> YOUR INSTRUCTIONS
Each line of the data below goes into the copy exactly; pictures do not.

> INPUT DATA
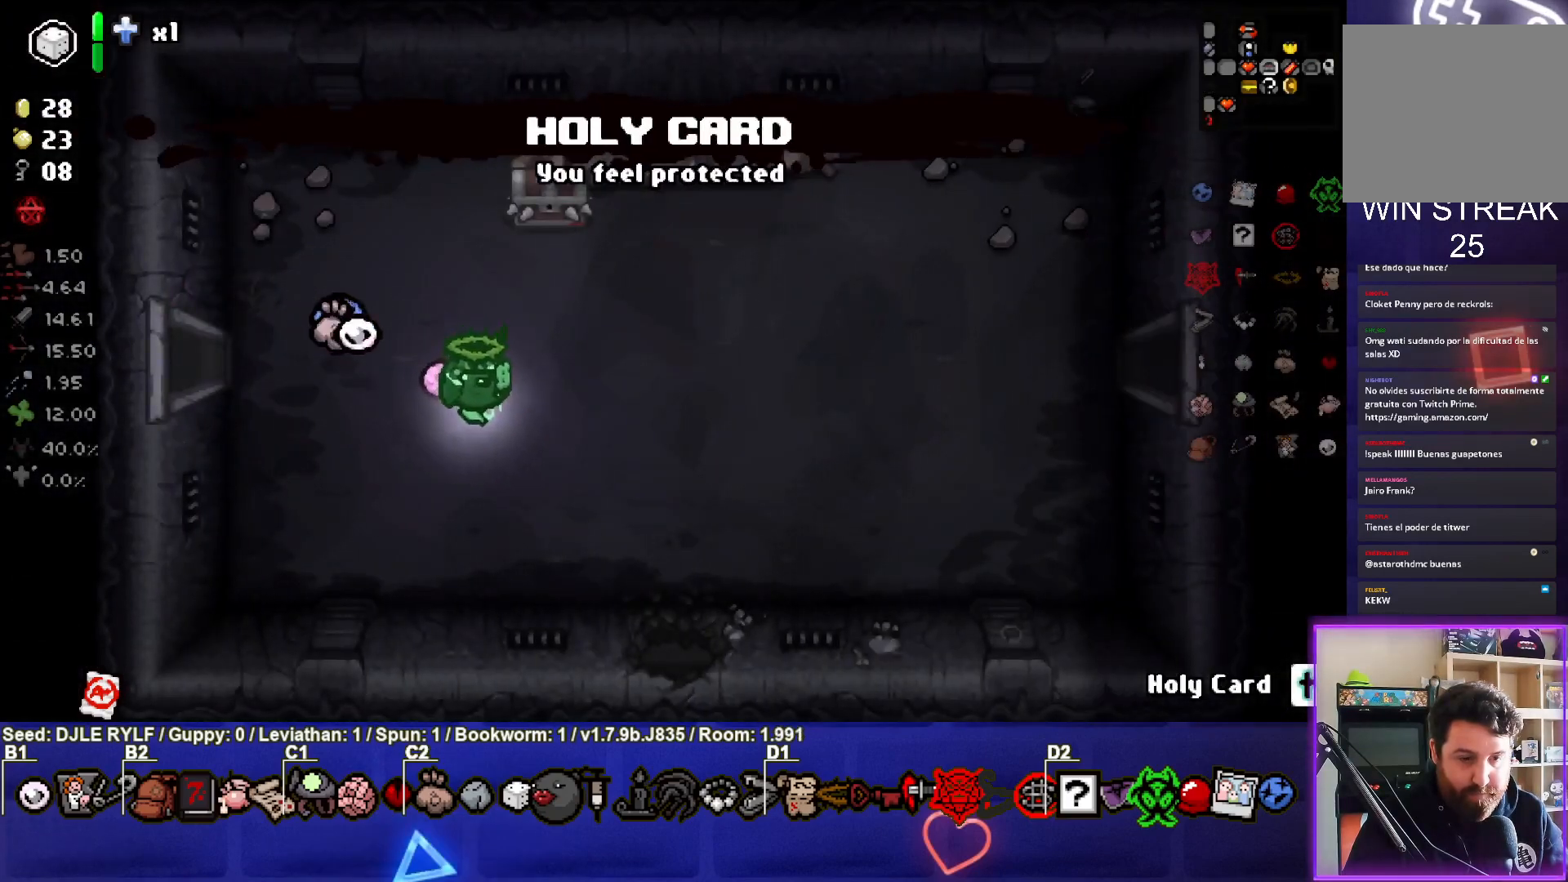
{"buttons": [], "left_stick": "down", "right_stick": "center", "events": [[467, "left_stick", "down"]]}
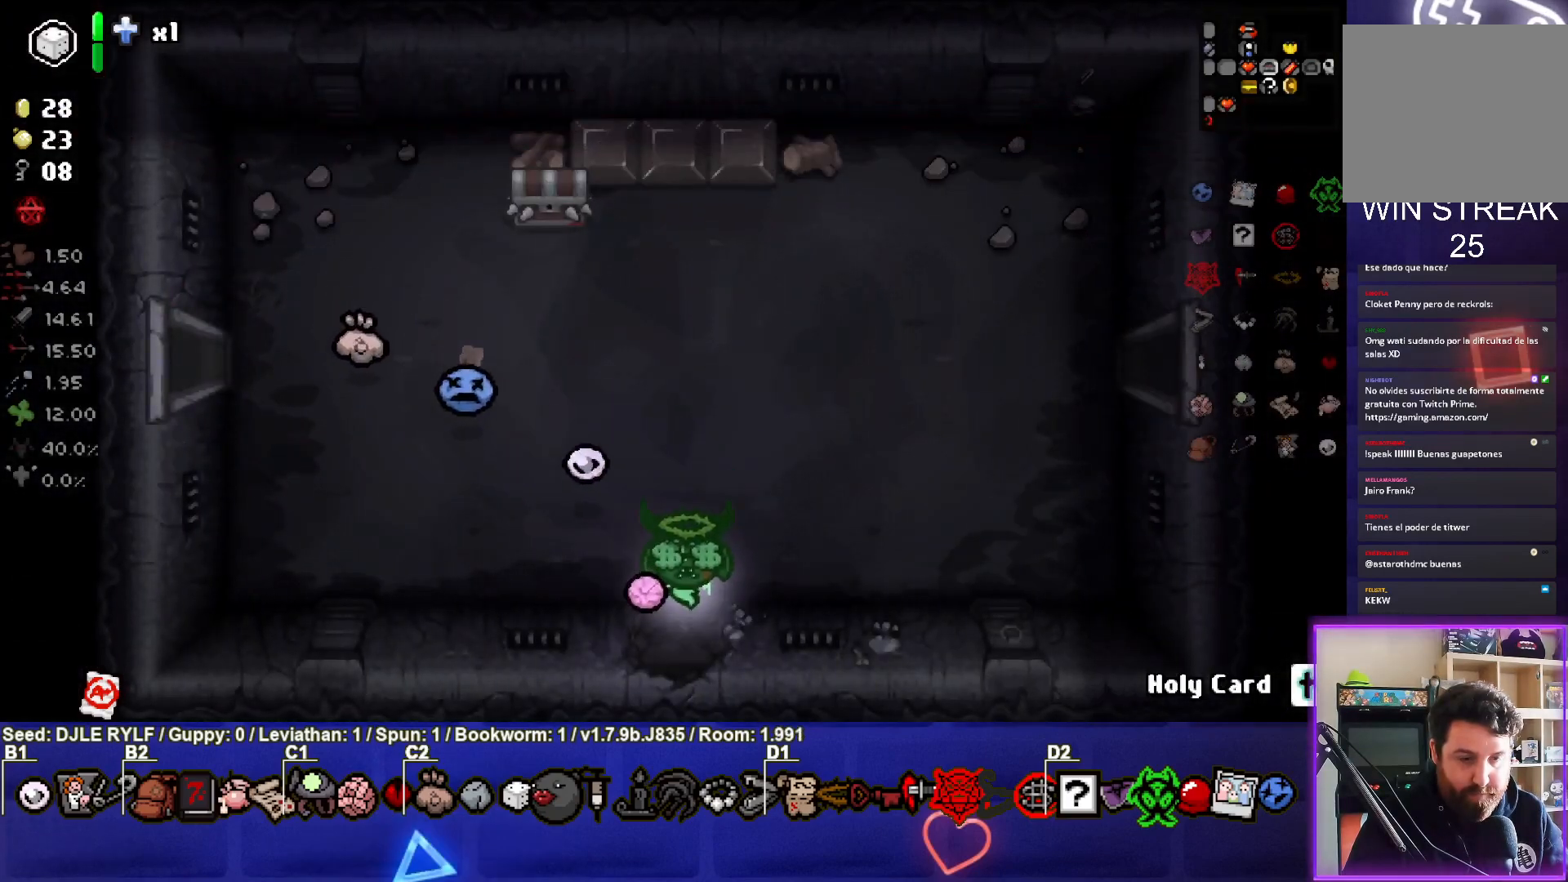
{"buttons": [], "left_stick": "up", "right_stick": "center", "events": [[167, "left_stick", "center"], [433, "left_stick", "up"]]}
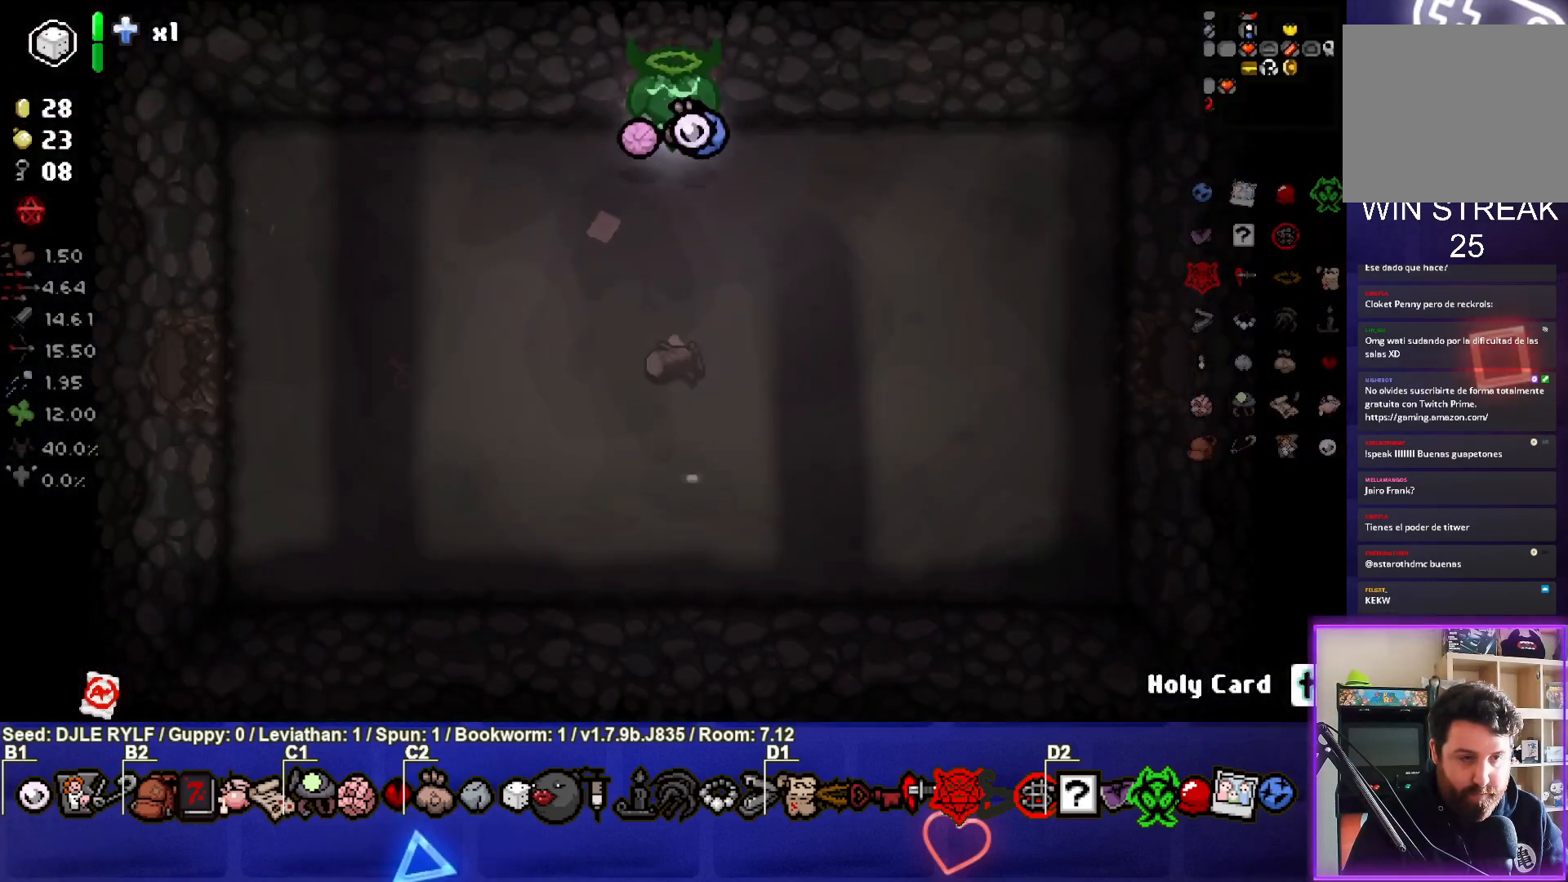
{"buttons": [], "left_stick": "right", "right_stick": "center", "events": [[267, "left_stick", "center"], [417, "left_stick", "right"]]}
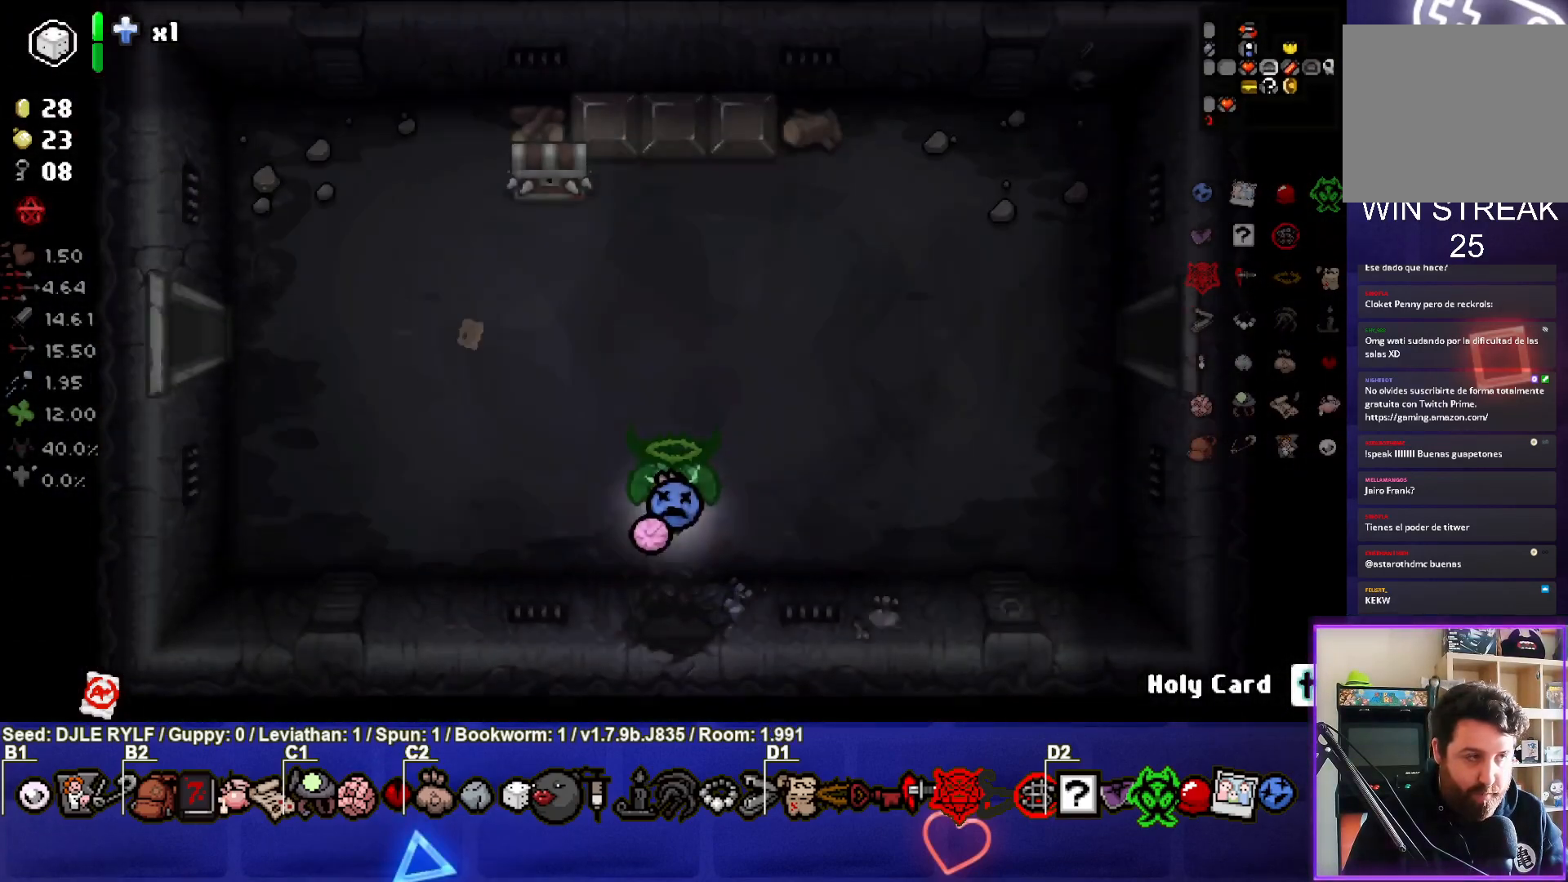
{"buttons": [], "left_stick": "right", "right_stick": "center", "events": []}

> ANSWER TO THIS PROBLEM
{"buttons": [], "left_stick": "down", "right_stick": "center", "events": [[467, "left_stick", "down"]]}
{"buttons": [], "left_stick": "up", "right_stick": "center", "events": [[167, "left_stick", "center"], [433, "left_stick", "up"]]}
{"buttons": [], "left_stick": "right", "right_stick": "center", "events": [[267, "left_stick", "center"], [417, "left_stick", "right"]]}
{"buttons": [], "left_stick": "right", "right_stick": "center", "events": []}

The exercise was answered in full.